### TEXT
Irgendwann ertappt man sich dabei, dass man älter geworden ist. Natürlich nicht auf einen Schlag, aber doch spürbar. Als wäre es doch irgendwie über Nacht passiert. Und obwohl das Altern ein großes Privileg ist, beschleicht viele ab einem gewissen Punkt das Gefühl, dass die Zeit schneller vergeht. Vielleicht liegt es daran, dass man nicht mehr so viele neue Dinge erlebt?
Der Alltag läuft in gewohnten Bahnen, vieles wiederholt sich, vieles ist Routine. Die Leichtigkeit der frühen Jahre weicht einer gewissen Verlässlichkeit. Und mit den Jahren merken wir, dass Menschen, die uns begleitet haben, die wir liebten, bewunderten oder einfach nur mit uns durch eine bestimmte Lebensphase gegangen sind, plötzlich nicht mehr da sind. Oder krank. Oder leiser geworden.
Der Sound eines Jahrzehnts
Gerade noch waren es die Achtziger. Dann die Neunziger. Die Zeit der Mixtapes, der Kassettendecks, der BRAVO und der Stars, die mehr als nur Musiker oder Schauspieler waren. Sie waren Idole und Posterhelden. Einer von ihnen: Morten Harket, Sänger von "a-ha", dieser Band, die mit ihrem Sound einen ganzen Sommer, ach, was rede ich, ein ganzes Jahrzehnt eingefangen haben! Songs wie "Take on Me", "Hunting High and Low", "The Sun Always Shines on T.V." oder "Manhattan Skyline" gehörten einfach dazu, zu dieser Zeit, in der wir unsere Zimmerwände mit den Postern der Stars tapezierten.

### VORLIEGENDES MATERIAL
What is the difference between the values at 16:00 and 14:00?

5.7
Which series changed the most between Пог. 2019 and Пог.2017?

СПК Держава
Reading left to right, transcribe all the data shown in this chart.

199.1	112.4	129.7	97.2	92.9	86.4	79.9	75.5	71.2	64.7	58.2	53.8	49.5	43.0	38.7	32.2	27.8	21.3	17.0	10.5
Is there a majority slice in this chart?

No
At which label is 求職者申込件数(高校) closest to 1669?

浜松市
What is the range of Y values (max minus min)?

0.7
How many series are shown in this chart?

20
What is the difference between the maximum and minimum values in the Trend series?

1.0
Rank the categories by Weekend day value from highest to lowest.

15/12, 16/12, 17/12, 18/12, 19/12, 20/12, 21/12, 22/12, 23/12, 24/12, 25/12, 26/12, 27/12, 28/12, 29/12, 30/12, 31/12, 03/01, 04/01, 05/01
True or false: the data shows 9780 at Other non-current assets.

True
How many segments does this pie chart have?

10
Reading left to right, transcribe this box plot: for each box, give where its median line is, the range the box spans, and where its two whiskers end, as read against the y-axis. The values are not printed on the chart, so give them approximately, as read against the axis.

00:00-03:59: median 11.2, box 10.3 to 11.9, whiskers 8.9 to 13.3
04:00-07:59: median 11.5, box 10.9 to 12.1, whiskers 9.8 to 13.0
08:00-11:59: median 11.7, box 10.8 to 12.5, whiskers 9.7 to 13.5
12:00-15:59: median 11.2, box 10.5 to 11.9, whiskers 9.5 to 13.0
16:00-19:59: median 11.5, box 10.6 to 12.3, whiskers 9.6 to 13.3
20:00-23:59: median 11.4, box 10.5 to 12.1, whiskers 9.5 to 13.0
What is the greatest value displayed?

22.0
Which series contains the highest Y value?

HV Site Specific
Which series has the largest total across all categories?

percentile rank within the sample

### AUFGABE
Setze den Text über das Älterwerden und die Achtziger nach seinem letzten Satz fort.

### ERGEBNIS
Nun wurde bekannt: Morten Harket ist an Parkinson erkrankt. Die Diagnose hat er seit über einem Jahr, jetzt hat er sie öffentlich gemacht, in einem Statement auf der Website seiner Band. Kein großes Tamtam. Nur ein Besuch eines Journalisten in seinem Sommerhaus, ein leises Protokoll über eine Krankheit, die Millionen betrifft.
Parkinson, jene Krankheit, von der man weiß: Man kann damit leben, aber sie nie wirklich besiegen. Harket habe sich in der Mayo Clinic behandeln lassen und trage einen Hirnschrittmacher, der die Symptome lindert. Er sagt, er habe sich mit der Diagnose arrangiert, aber ob er jemals wieder singen wird, ist offen. "Ich weiß es nicht wirklich. (…) Ich fühle mich nicht nach Singen, und das ist für mich ein Zeichen."
"Ein trauriger Tag in der a-ha-Welt"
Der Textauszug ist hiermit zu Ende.